For young startups, a mentor (tracker) is vital – a person who is familiar with the business model, who can suggest weaknesses in the team, help in the selection of missing specialists, and minimize the likelihood of missed deadlines or chaotic team actions thanks to his experience.
Lack of coherence at work
The initial lack of coherence and even conflicts between employees is an integral part of the formation of a business. Gradually, this stabilizes on its own, the main thing is to track the trend and correctly distribute responsibilities, taking into account all the characteristic features of the team members. But this will take time and experience. This just will be worked out on the first clients, which will affect the quality of work.
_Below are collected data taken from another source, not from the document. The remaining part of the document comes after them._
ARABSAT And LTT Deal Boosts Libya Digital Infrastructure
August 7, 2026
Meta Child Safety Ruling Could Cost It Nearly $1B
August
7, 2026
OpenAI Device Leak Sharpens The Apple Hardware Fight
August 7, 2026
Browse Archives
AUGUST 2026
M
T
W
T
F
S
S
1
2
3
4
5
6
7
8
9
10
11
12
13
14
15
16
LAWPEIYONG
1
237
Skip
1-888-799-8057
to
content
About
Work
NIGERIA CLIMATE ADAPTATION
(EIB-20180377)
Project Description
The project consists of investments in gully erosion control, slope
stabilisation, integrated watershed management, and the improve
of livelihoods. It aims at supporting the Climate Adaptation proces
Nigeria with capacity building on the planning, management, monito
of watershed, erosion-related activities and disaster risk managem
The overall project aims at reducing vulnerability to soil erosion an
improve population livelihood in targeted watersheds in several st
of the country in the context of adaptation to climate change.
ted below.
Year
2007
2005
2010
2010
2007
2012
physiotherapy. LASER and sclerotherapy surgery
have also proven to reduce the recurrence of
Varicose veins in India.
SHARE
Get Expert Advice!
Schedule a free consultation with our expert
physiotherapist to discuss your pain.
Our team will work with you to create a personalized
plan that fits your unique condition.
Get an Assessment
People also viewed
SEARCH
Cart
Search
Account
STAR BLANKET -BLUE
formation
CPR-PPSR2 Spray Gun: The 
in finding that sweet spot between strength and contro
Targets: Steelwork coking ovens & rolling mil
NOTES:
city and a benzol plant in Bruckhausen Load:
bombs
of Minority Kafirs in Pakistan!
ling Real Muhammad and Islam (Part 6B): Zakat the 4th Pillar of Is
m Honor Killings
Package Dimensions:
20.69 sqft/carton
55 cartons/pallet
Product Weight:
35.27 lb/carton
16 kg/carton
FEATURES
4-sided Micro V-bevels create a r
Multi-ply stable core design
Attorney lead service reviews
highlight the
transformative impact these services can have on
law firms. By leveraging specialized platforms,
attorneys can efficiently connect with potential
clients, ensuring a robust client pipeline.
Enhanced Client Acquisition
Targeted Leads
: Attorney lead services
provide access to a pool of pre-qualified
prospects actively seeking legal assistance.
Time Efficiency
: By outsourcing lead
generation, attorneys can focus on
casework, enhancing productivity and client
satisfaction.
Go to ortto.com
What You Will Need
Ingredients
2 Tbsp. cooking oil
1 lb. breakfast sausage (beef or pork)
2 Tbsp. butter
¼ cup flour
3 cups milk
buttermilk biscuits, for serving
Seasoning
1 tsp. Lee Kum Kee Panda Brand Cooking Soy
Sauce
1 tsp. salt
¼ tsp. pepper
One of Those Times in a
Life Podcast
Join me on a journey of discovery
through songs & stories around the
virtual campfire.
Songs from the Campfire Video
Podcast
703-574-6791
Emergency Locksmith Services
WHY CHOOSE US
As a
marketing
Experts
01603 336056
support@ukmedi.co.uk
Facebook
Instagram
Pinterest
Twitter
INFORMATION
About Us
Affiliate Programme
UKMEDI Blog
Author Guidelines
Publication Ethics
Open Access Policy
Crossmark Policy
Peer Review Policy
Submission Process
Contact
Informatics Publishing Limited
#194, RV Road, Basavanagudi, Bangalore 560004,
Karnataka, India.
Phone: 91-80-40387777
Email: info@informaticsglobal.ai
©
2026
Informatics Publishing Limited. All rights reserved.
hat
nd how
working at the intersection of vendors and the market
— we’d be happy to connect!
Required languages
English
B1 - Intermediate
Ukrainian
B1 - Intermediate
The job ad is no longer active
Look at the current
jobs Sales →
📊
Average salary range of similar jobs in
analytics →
At the initial stage, it is necessary to form a team of several professionals in their fields (founder, product developer, marketer, salesperson, legal adviser, financier). Everyone should be engaged in one kind of activity, and misunderstandings that arise at the junction of the actions of team members are decided by the founder. It is better to hire professional employees from outside result-driven teams.
Low level of customer support
The team can make a typical mistake for novice entrepreneurs – to “dump” an already warm lead and go in pursuit of new ones. Usually, this is due to the same misallocation of employees – for example, only salespeople are hired, and the availability of technical support and account managers is ignored.
Scale the team as the project evolves. If customer support managers are not yet needed at the MVP development stage, then with the entry into the market, it will be necessary to expand the staff. Increasing the number of employees at least six months to a year after a startup appears is another indicator of its viability and the founder’s responsible approach to business.